-By ArdorComm News Network
November 25, 2024
The Department of Financial Services (DFS) under the Finance Ministry has granted ‘in-principle’ approval for the consolidation of the IFCI Group, marking a significant step toward restructuring and streamlining its operations. The plan involves the merger or amalgamation of IFCI Limited, StockHolding Corporation of India Limited, and other group companies to form a unified financial entity.
In tandem, the board of IFCI Limited has also provided its nod to initiate the consolidation process.
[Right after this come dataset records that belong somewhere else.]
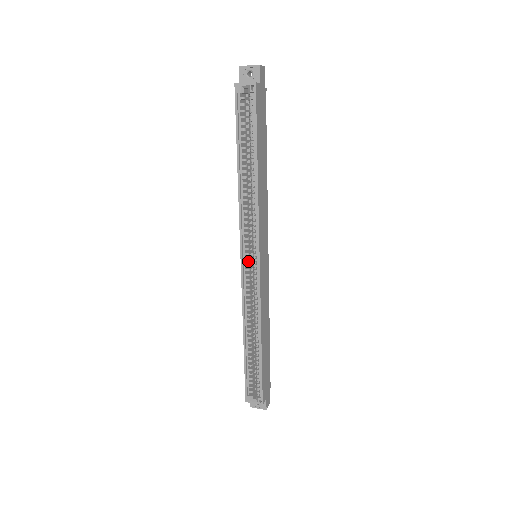
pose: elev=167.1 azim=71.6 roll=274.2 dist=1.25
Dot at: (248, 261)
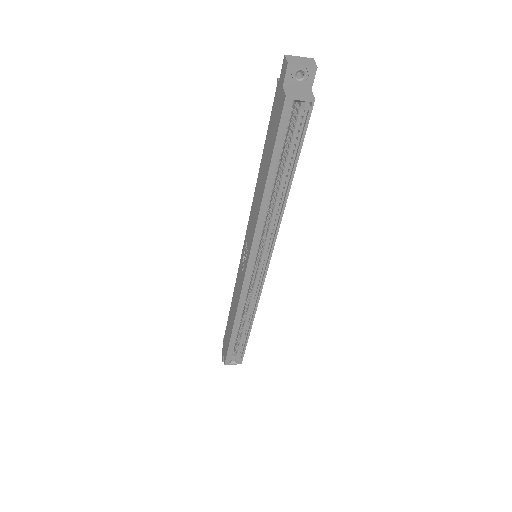
Dot at: occluded
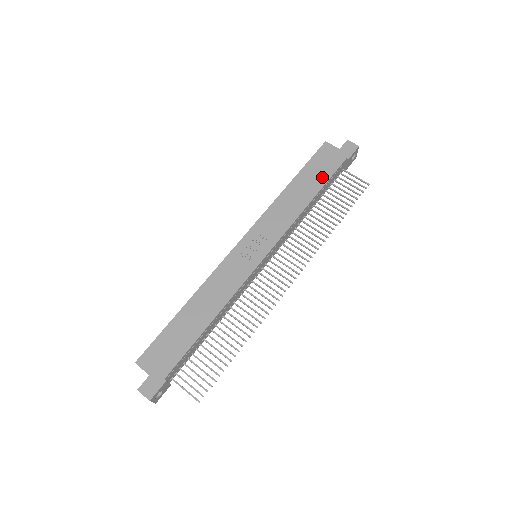
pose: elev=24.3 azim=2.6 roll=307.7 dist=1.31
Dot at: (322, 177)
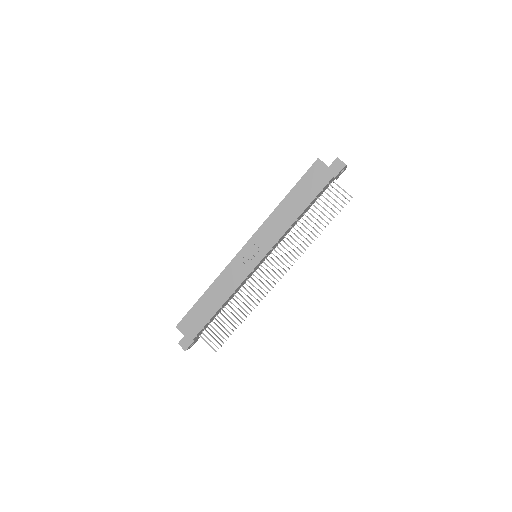
Dot at: (310, 195)
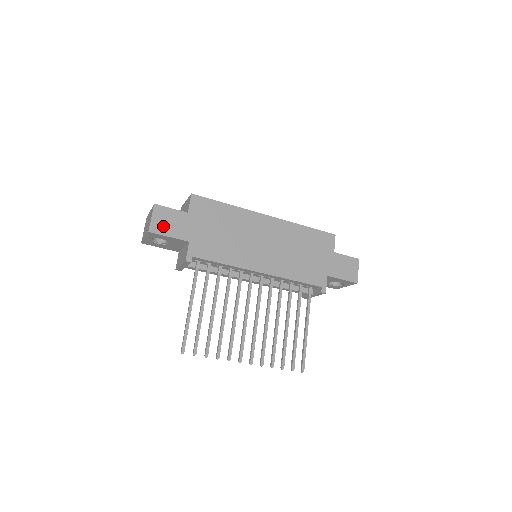
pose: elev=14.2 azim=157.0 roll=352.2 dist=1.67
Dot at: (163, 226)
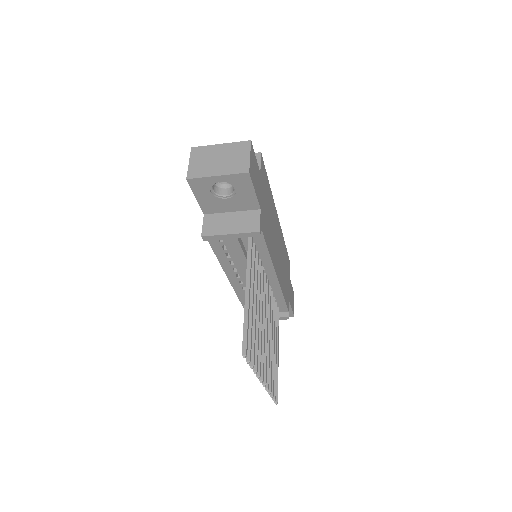
Dot at: (253, 174)
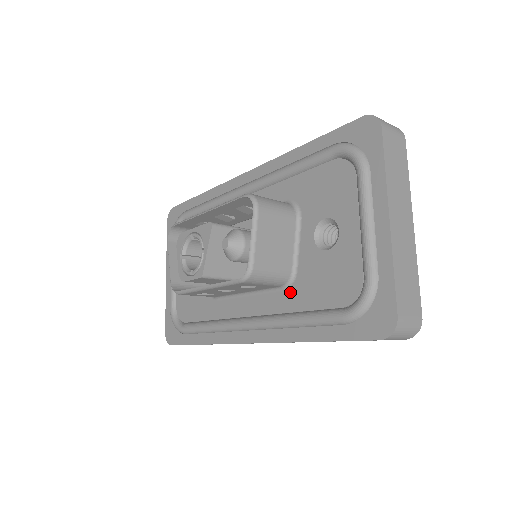
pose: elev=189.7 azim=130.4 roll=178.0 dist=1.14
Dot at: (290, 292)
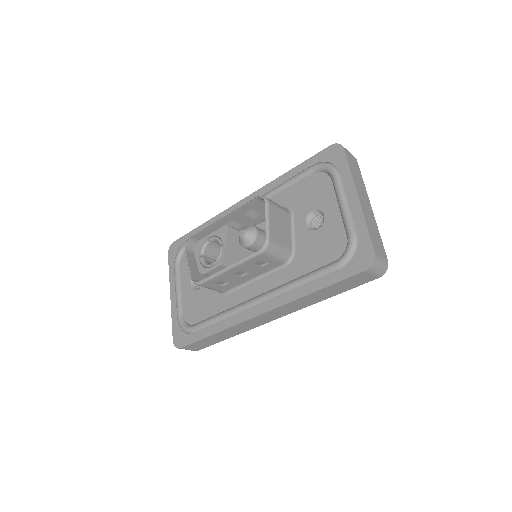
Dot at: (292, 266)
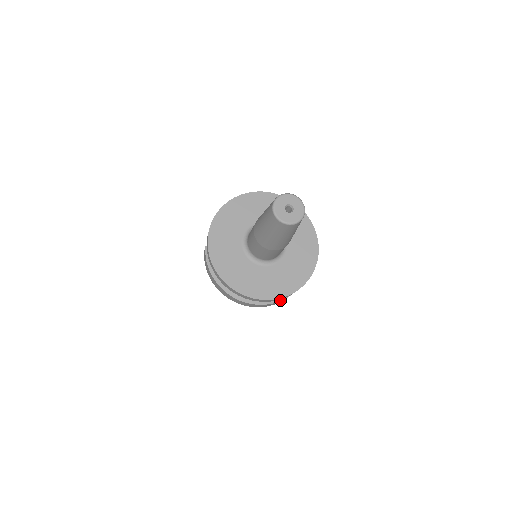
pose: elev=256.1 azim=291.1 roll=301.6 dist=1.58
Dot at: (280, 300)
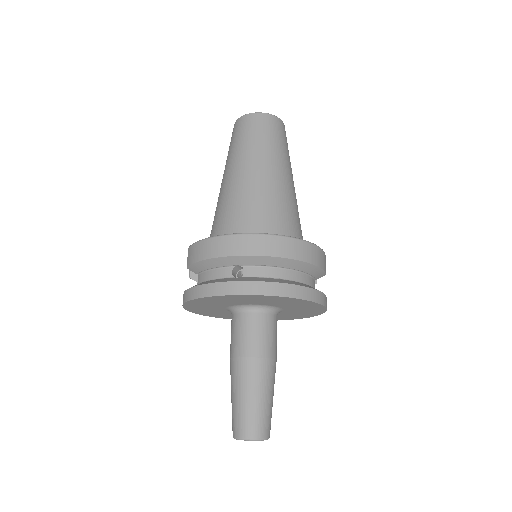
Dot at: occluded
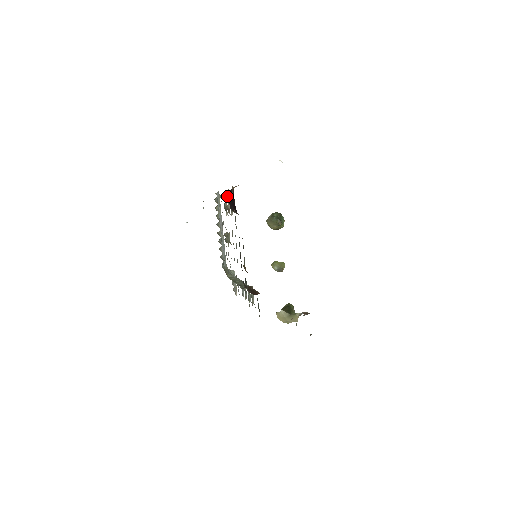
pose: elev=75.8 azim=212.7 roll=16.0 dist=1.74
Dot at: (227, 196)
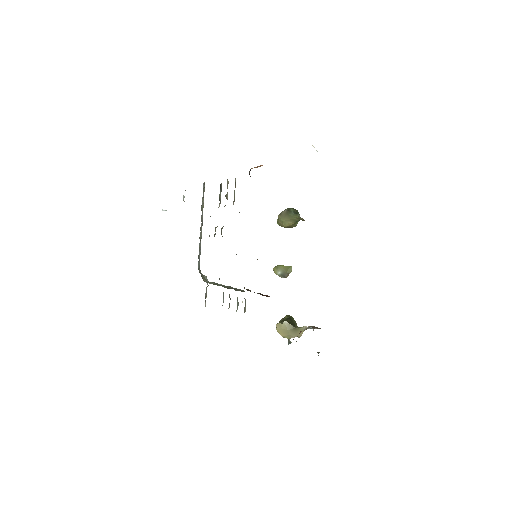
Dot at: (227, 184)
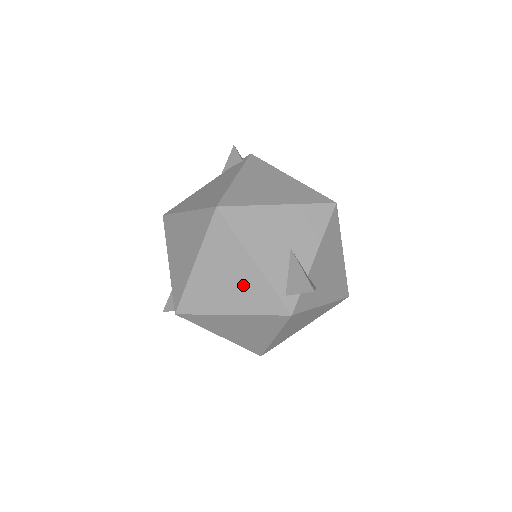
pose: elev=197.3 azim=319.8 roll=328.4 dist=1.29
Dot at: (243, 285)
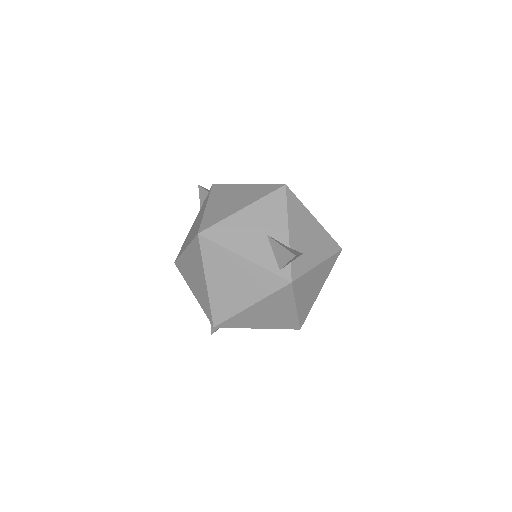
Dot at: (246, 279)
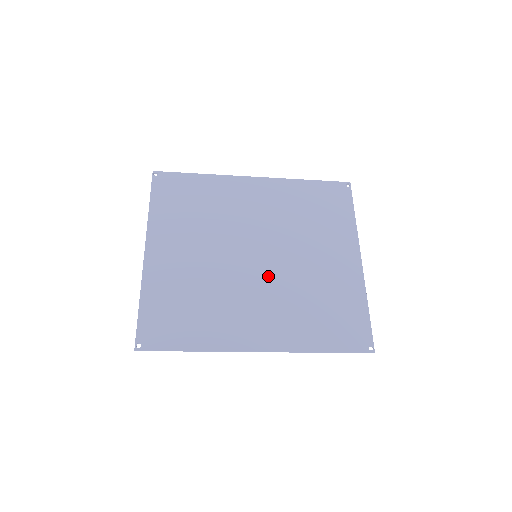
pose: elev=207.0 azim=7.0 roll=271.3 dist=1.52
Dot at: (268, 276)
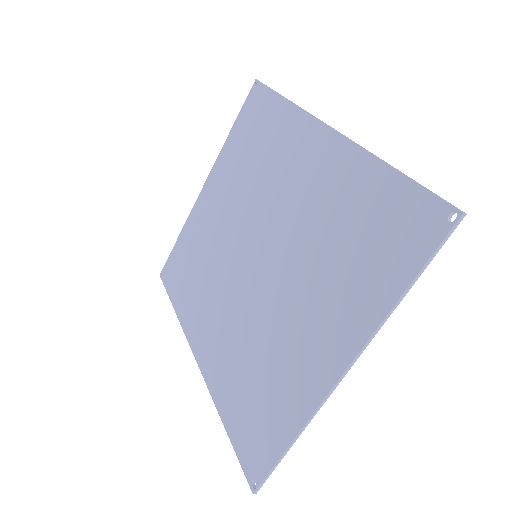
Dot at: (246, 291)
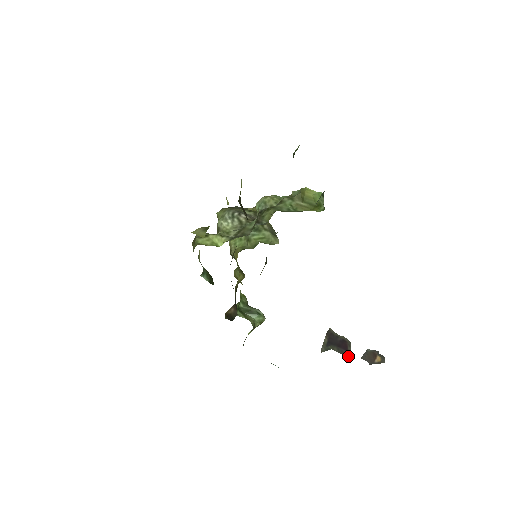
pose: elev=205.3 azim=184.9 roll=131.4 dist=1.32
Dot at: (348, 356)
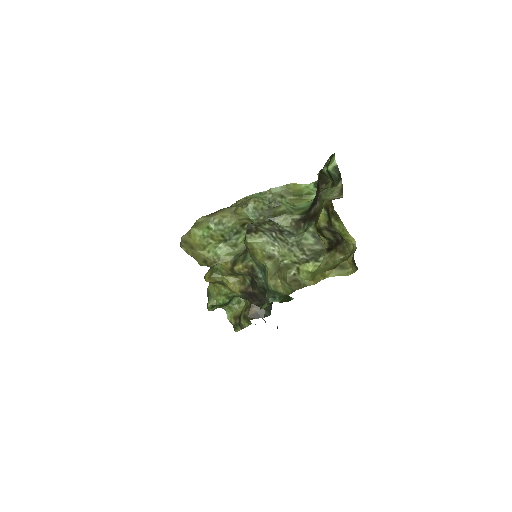
Dot at: occluded
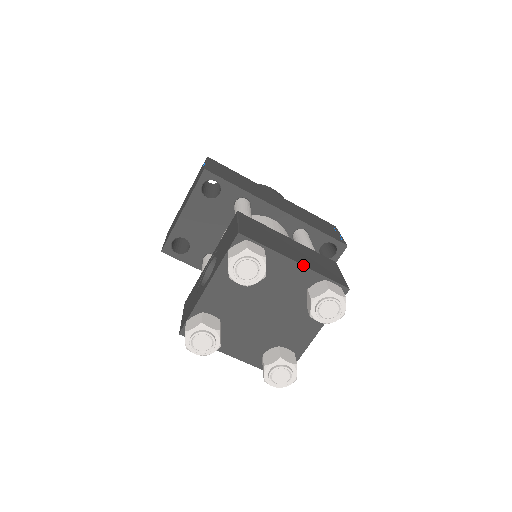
IFCI Limited confirmed the development in a regulatory filing on Friday, noting that the plan will be executed in compliance with all applicable laws and regulations.
Consolidation Plan Highlights:
- Merger Entities: Key companies, including StockHolding Corporation of India Limited, IFCI Factors Limited, IFCI Infrastructure Development Ltd, and IIDL Realtors Limited, will be merged with IFCI Limited, the publicly listed parent entity.
- Subsidiary Restructuring: Subsidiaries such as StockHolding Services Limited, IFCI Financial Services Limited, IFIN Commodities Limited, and IFIN Credit Limited will be consolidated into a single subsidiary of the parent entity.
- Direct Subsidiaries: Other group entities, including StockHolding Document Management Services, IFIN Securities Finance, and IFCI Venture Capital Funds, will become direct subsidiaries of the consolidated listed entity.
The Centre has been actively supporting IFCI Limited, infusing ₹500 crore in April 2024 through equity allotment at ₹40.33 per share. This backing has coincided with IFCI’s improving financial performance, with the company reporting a net profit of ₹185 crore for Q2 FY2024, up 7% from ₹173 crore in the same quarter last year.
The consolidation is expected to enhance operational efficiencies and reinforce the group’s market positioning, driving future growth in India’s financial sector.